▶ [The task] Please count the lines in the entries below that include the word "Doom", and give only the number.

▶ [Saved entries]
****************
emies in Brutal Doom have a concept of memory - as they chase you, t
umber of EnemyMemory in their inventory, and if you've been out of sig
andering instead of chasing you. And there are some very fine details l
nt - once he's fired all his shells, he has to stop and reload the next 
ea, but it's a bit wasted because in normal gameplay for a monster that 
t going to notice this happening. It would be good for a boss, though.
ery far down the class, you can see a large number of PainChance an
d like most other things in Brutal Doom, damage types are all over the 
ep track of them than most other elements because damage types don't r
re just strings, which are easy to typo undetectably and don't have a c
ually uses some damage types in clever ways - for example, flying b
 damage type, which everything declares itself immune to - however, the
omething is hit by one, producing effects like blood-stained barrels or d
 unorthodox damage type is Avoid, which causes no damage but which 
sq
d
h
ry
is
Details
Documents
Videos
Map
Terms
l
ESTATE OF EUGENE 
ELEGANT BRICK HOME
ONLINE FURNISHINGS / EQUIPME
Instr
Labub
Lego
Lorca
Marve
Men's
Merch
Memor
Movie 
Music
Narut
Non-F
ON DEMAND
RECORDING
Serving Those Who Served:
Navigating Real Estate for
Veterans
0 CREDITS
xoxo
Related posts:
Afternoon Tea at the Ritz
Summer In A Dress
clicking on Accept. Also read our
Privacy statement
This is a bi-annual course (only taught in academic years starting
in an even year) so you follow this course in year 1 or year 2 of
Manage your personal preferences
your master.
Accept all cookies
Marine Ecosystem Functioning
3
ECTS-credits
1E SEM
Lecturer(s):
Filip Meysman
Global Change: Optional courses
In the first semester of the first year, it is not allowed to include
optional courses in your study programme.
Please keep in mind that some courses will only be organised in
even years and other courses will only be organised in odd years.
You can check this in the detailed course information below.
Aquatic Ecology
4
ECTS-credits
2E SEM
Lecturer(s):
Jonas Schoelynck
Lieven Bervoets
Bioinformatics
****************
▶ [Written answer] 2